The next question comes from Noel Parks of Tuohy Brothers Investment Research.

Noel Parks, Analyst

I just had a couple. You mentioned earlier that there is interest from brownfield and greenfield emitters that are looking to reserve pore space. And I just wondered, in talking with parties like that, can you talk about sort of what the terms are that are being discussed? Are they mostly focused on commitments to certain volume or pricing terms? Anything about that would be interesting.

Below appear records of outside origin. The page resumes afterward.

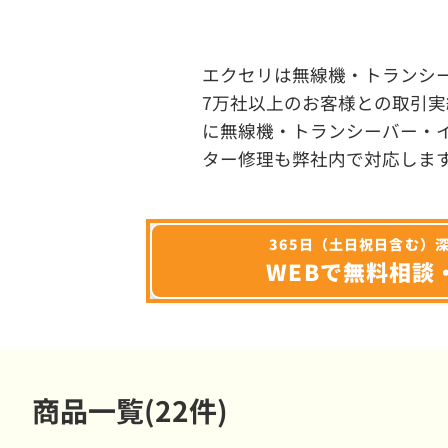
エクセリは無線機・トランシ
7万社以上のお客様との取引実
に無線機・トランシーバー・
ター修理も弊社内で対応しま
365日（土日祝日含む）
WEBで無料相談
商品一覧(22件)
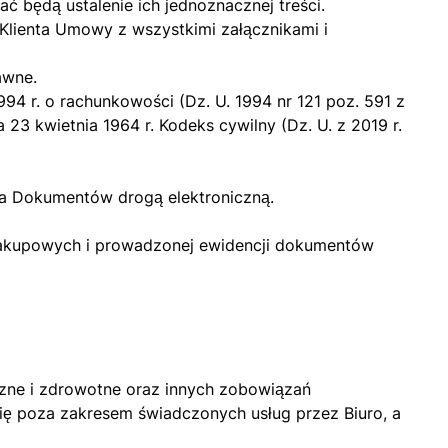
 będą ustalenie ich jednoznacznej treści.
Klienta Umowy z wszystkimi załącznikami i
awne.
4 r. o rachunkowości (Dz. U. 1994 nr 121 poz. 591 z
23 kwietnia 1964 r. Kodeks cywilny (Dz. U. z 2019 r.
a Dokumentów drogą elektroniczną.
 zakupowych i prowadzonej ewidencji dokumentów
eczne i zdrowotne oraz innych zobowiązań
się poza zakresem świadczonych usług przez Biuro, a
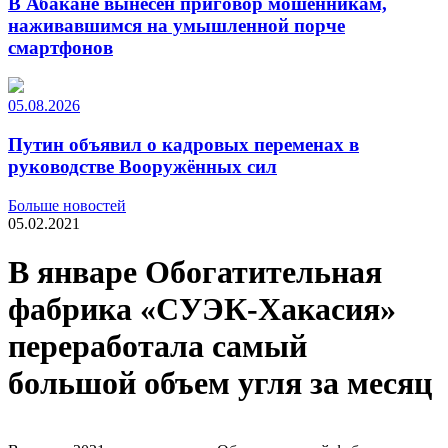
В Абакане вынесен приговор мошенникам,
наживавшимся на умышленной порче
смартфонов
05.08.2026
Путин объявил о кадровых переменах в
руководстве Вооружённых сил
Больше новостей
05.02.2021
В январе Обогатительная
фабрика «СУЭК-Хакасия»
переработала самый
большой объем угля за месяц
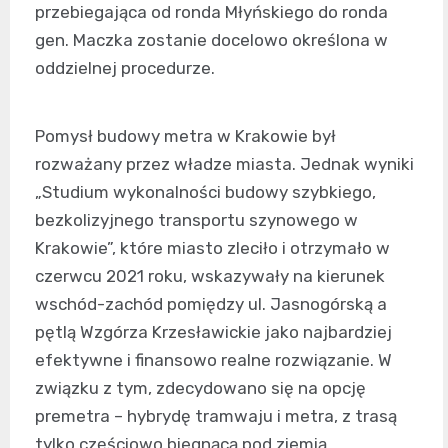
przebiegająca od ronda Młyńskiego do ronda
gen. Maczka zostanie docelowo określona w
oddzielnej procedurze.
Pomysł budowy metra w Krakowie był
rozważany przez władze miasta. Jednak wyniki
„Studium wykonalności budowy szybkiego,
bezkolizyjnego transportu szynowego w
Krakowie”, które miasto zleciło i otrzymało w
czerwcu 2021 roku, wskazywały na kierunek
wschód-zachód pomiędzy ul. Jasnogórską a
pętlą Wzgórza Krzesławickie jako najbardziej
efektywne i finansowo realne rozwiązanie. W
związku z tym, zdecydowano się na opcję
premetra – hybrydę tramwaju i metra, z trasą
tylko częściowo biegnącą pod ziemią.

Francisco Leon, President and CEO

Yes. There are several interesting dynamics at play. We see California emitters winning grants from the Department of Energy to capture CO2, but this will only be valuable if they have a storage site for the CO2. Our discussions with brownfield emitters primarily focus on CO2 pipelines. We are waiting for the legislature to provide guidance on how CO2 pipelines will function in the state. We expect progress during the budget session or later in the legislative year, which could serve as a positive catalyst. However, without those pipelines, connectivity to brownfield emitters will be lacking, putting the DOE funding and major capital projects at risk. This situation is a key factor slowing down some brownfield emitters. For greenfield emitters, our focus is on optimizing pore space allocation. We have discussed $50 to $75 per ton storage fees that the joint venture will collect from these emitters. They also need a CCS storage site to ensure their projects are clean. Many markets, like hydrogen and ammonia, are still developing, and there is currently no market for the clean versions of these energy sources. Discussions about offtake are ongoing. There are additional challenges for greenfield projects regarding how to get CO2 processed once we secure the permit, but less certainty about selling the product and what premium it might achieve. The situation is evolving and very dynamic, with many engaging discussions occurring. Securing the final permit for classical processes will ultimately unlock many of these exciting discussions.

Noel Parks, Analyst

Great. And I wanted to ask about the Aera acquisition. And looking back to sort of where the strip stood at the time that you announced it early in the year, so looking at WTI, the strip out a couple of years was kind of in that mid-60s sort of range. And then, with this last rally we had in crude, it took it more like to low-to-mid 70s. I just wondered if that delta translated to any projects, any upside potential that you didn't include in your valuation, so you essentially aren't going to be paying for, that might come into play if you could envision a long-term stronger oil price.

Francisco Leon, President and CEO

Yes. The conditions that supported the decision regarding the Aera merger remain strong and are improving in several ways, especially with the confidence we've gained from the synergies observed at the start of the year alongside rising Brent prices. It's important to note that as a private company, Aera had a different approach to hedging their volumes compared to us. They have historically engaged in more swaps to secure certain pricing, which benefits our planning but limits potential upside. However, they still have some barrels unhedged that could offer additional pricing upside in the near term. It's challenging to quantify this right now, but we will provide an update once we finalize the close.

Operator, Operator

This concludes our question-and-answer session. I would like to turn the conference back over to Mr. Leon for any closing remarks.

Francisco Leon, President and CEO

Thanks for joining us today. We will be presenting at several investor conferences during the summer. Really look forward to seeing you and engaging in more conversations. Thank you so much. Bye-bye.

Operator, Operator

The conference has now concluded. Thank you for attending today's presentation. You may now disconnect.